Things fall apart; the centre cannot hold;
Mere anarchy is loosed upon the world,
The blood-dimmed tide is loosed, and everywhere
The ceremony of innocence is drowned;
The best lack all conviction, while the worst
Are full of passionate intensity.
   ~ from 'The Second Coming' by W. B. Yeats
Man I've had it up to here
Gear I wear got 'em goin' in fear
Rhetoric said
Read just a bit ago
Not quittin' though
Signed the hard rhymer
Work to keep from gettin' jerked
Changin' some ways
To way back in the better days
Raw metaphysically bold
Never followed a code
Still dropped a load
Never question what I am God knows
Cause it's comin' from the heart
 ~from 'Welcome to the Terrordome' by Public Enemy


I returned home about forty minutes ago, tired but content, from a social event where I got schooled in what in means to surround one's self with beautiful things that make one happy. In other words, Art. All I know is that I stood there admiring some prints, and thought "That is what I want to do. Please."

On the ride home I had a mashup going on in my head, poetry of two widely divergent decades swirling around in my head. W. B. Yeats in a church, sepulchrally intoning 'The Second Coming' intertwined with the staccato baritone of Chuck D. knocking out 'Welcome to the Terrordome'...and I couldn't stop marveling over the power of shadow and light and words. I couldn't help but feel a tad helpless in the face of such talent and skill.

I thought of my cameras and notebooks waiting patiently at home. I wondered, given what is out there and the sum total of powerful art that has been created, if my aspirations to be a shaman (of sorts) are wildly misplaced. I like to think I see things, hear things, that maybe no one else does in those creative moments of mine. But I have much to learn when it comes to pursuing and creating art, of any kind, be it written or visual.

Yeats, Chuck D. and an artist whose name I didn't write down. I can see them on the road ahead of me.

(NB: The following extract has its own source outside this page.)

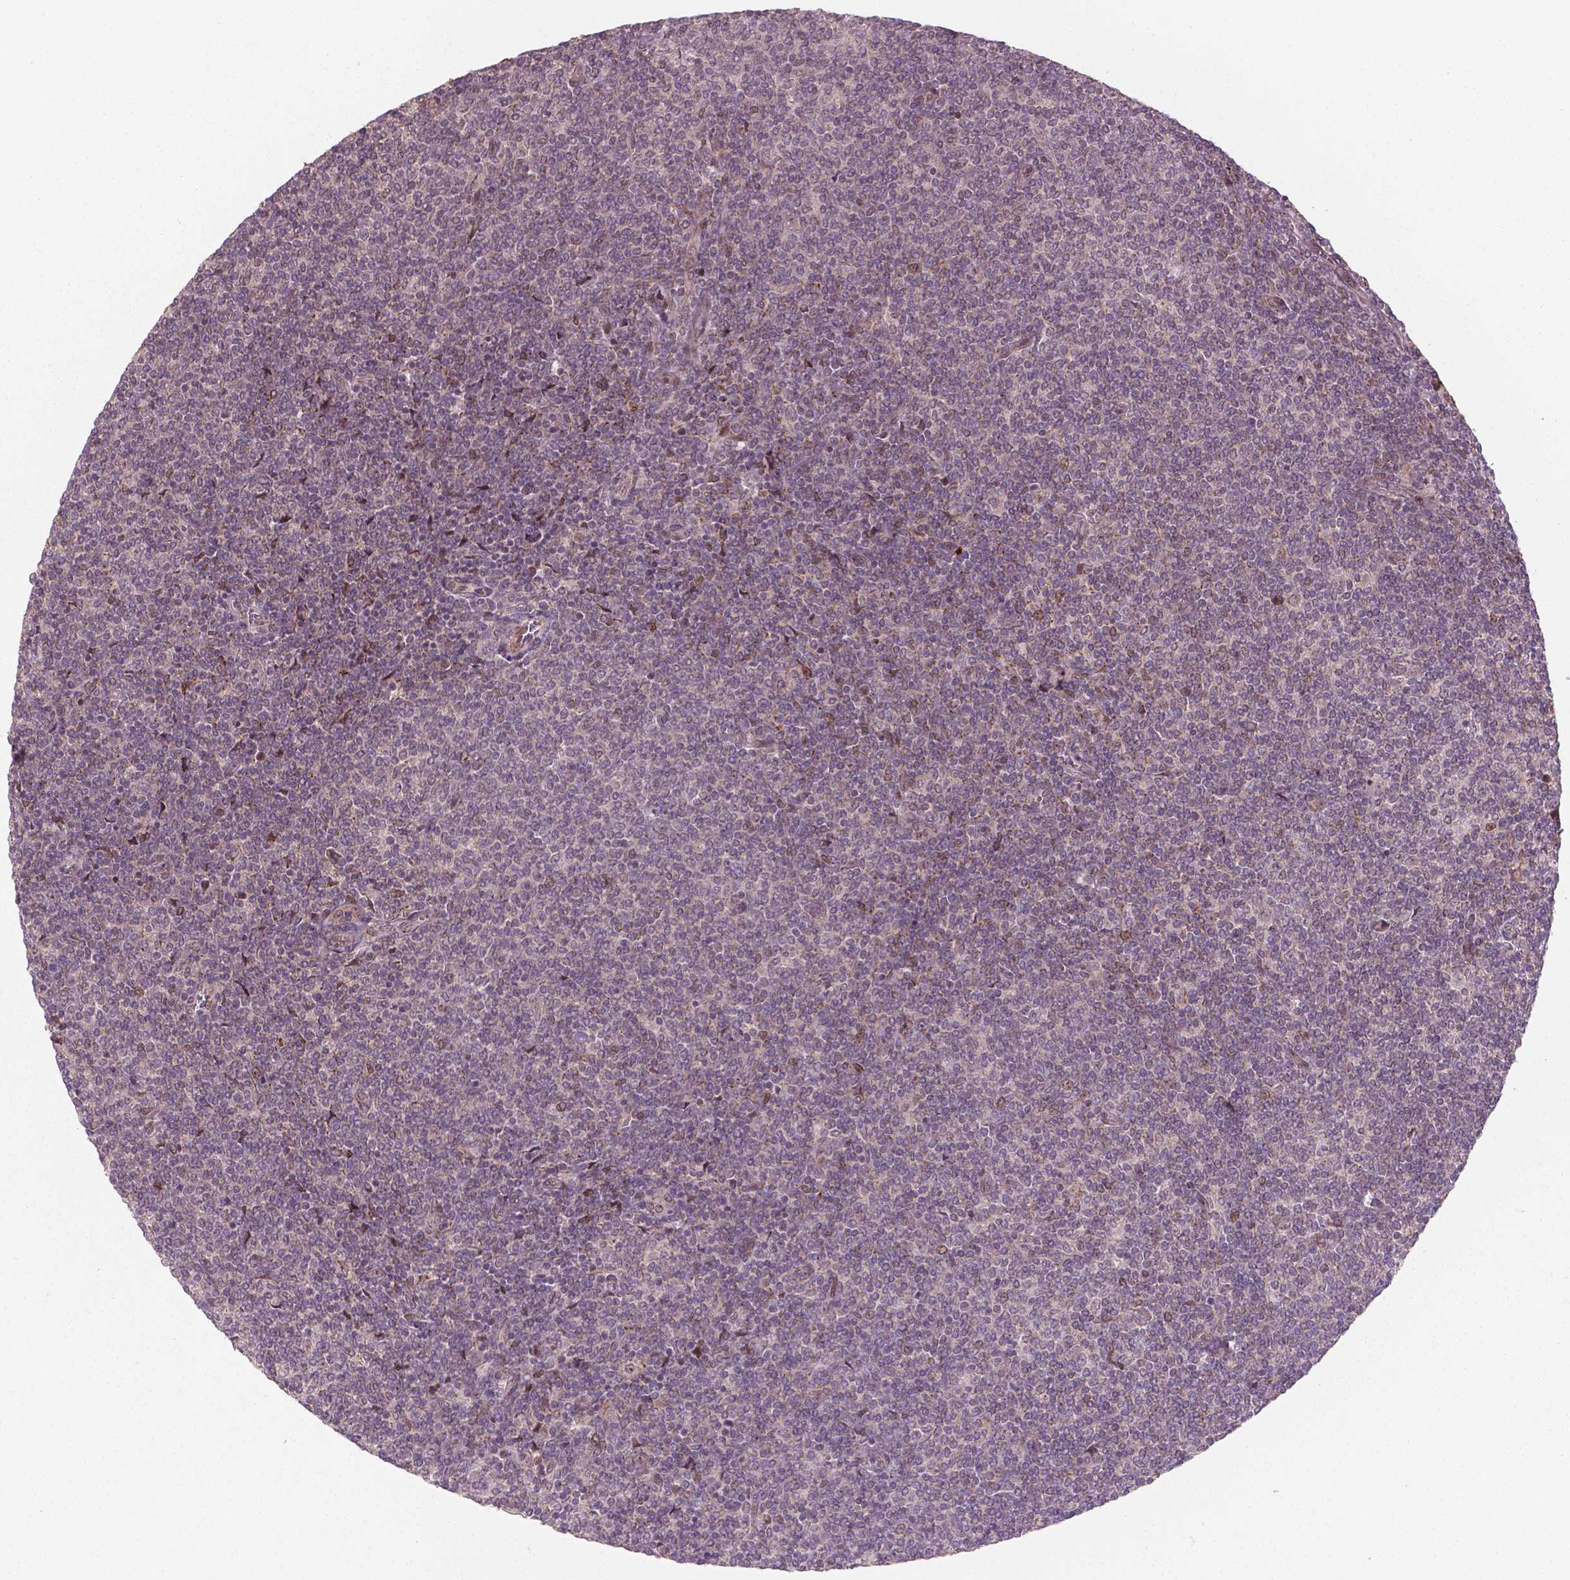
{"staining": {"intensity": "negative", "quantity": "none", "location": "none"}, "tissue": "lymphoma", "cell_type": "Tumor cells", "image_type": "cancer", "snomed": [{"axis": "morphology", "description": "Malignant lymphoma, non-Hodgkin's type, Low grade"}, {"axis": "topography", "description": "Lymph node"}], "caption": "Tumor cells are negative for protein expression in human malignant lymphoma, non-Hodgkin's type (low-grade).", "gene": "NFAT5", "patient": {"sex": "male", "age": 52}}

I've miles to go, people, miles to go on the road to who I want to be.

01 December 2012

Shattered Tarn: A Love Meditation

November 30th, 9:57 PM. Weary, and thinking about moonlight on the water.

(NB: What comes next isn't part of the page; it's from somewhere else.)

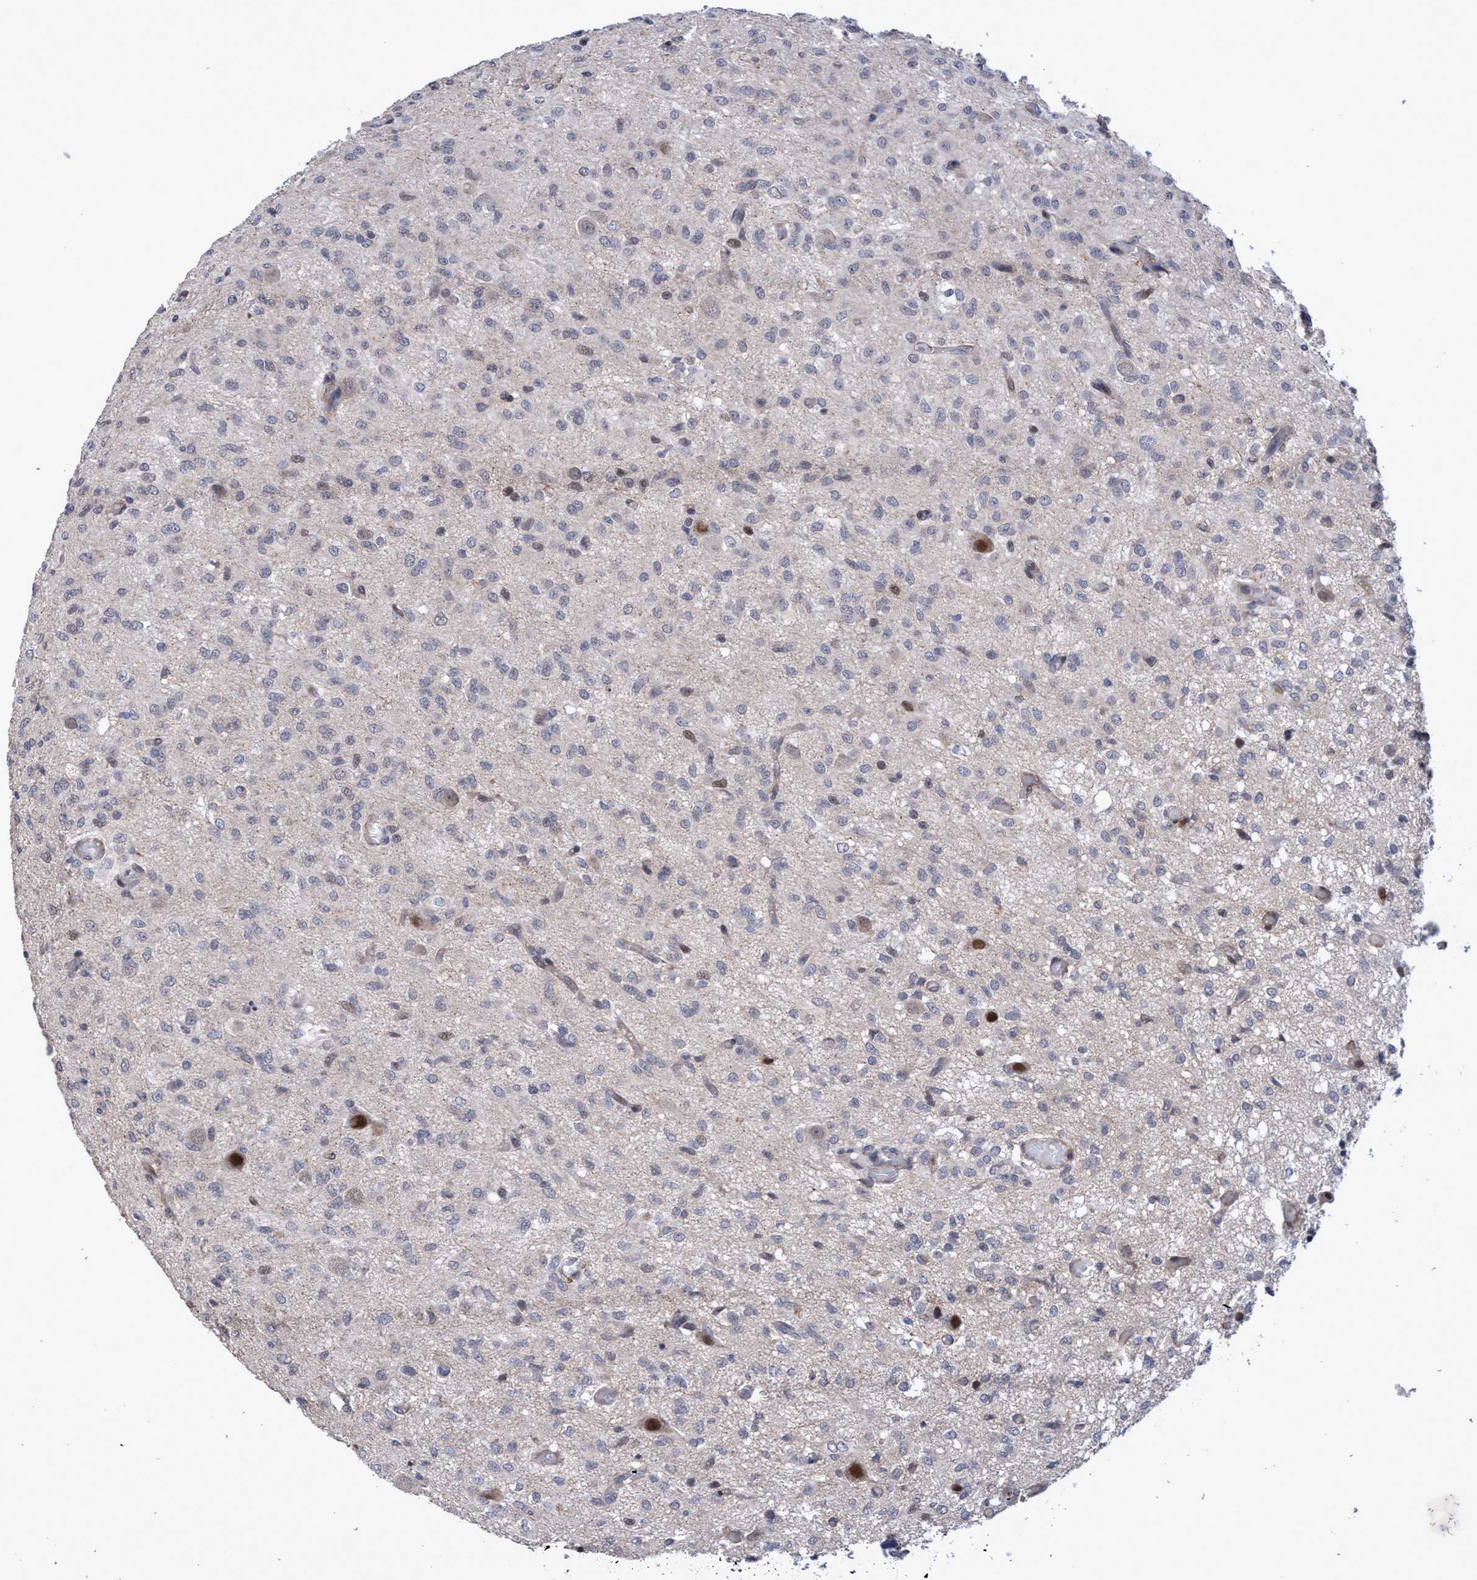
{"staining": {"intensity": "negative", "quantity": "none", "location": "none"}, "tissue": "glioma", "cell_type": "Tumor cells", "image_type": "cancer", "snomed": [{"axis": "morphology", "description": "Glioma, malignant, High grade"}, {"axis": "topography", "description": "Brain"}], "caption": "High magnification brightfield microscopy of glioma stained with DAB (3,3'-diaminobenzidine) (brown) and counterstained with hematoxylin (blue): tumor cells show no significant positivity.", "gene": "ZNF750", "patient": {"sex": "female", "age": 59}}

In the absence of wind and aquatic life, a full moon reflects perfectly on the surface of the lake. Casting in a stone shatters the silence and the lunar countenance, silver shards refracting and splintering in the wavelets. Such a sight may upset the peace we seek within ourselves. The perfection, or near-perfection, that the senses lead one to believe is there is gone in that instant. Celestial harmony has been disturbed; we anguish over it not returning.

So we wait. We take small breaths, attempting no movement. The shards merge and separate in a liquid dance plucking at the strings of the mind. We hold on to dimming hope tempered by the realization that the surface of the lake will never truly sit still. It never did. The promise of that reflection was peace and harmony. It was a place in the universe where balance was achieved, now broken. Perhaps this invokes small despair, and we lament a loss.

Sitting on the shore of that mountain lake in our hearts, we gaze upon the moon on the water and think it perfection. We fear its destruction. But our casting of stones into the water destroys the reflection, not that which shines. To lament this shattering is a deceptive path, one that we would do well to avoid. The attachment to that reflection is the shackle of anxiety. The shackle can be broken if we turn our eyes to the sky, and offer thanks not to reflected light, but to the moon.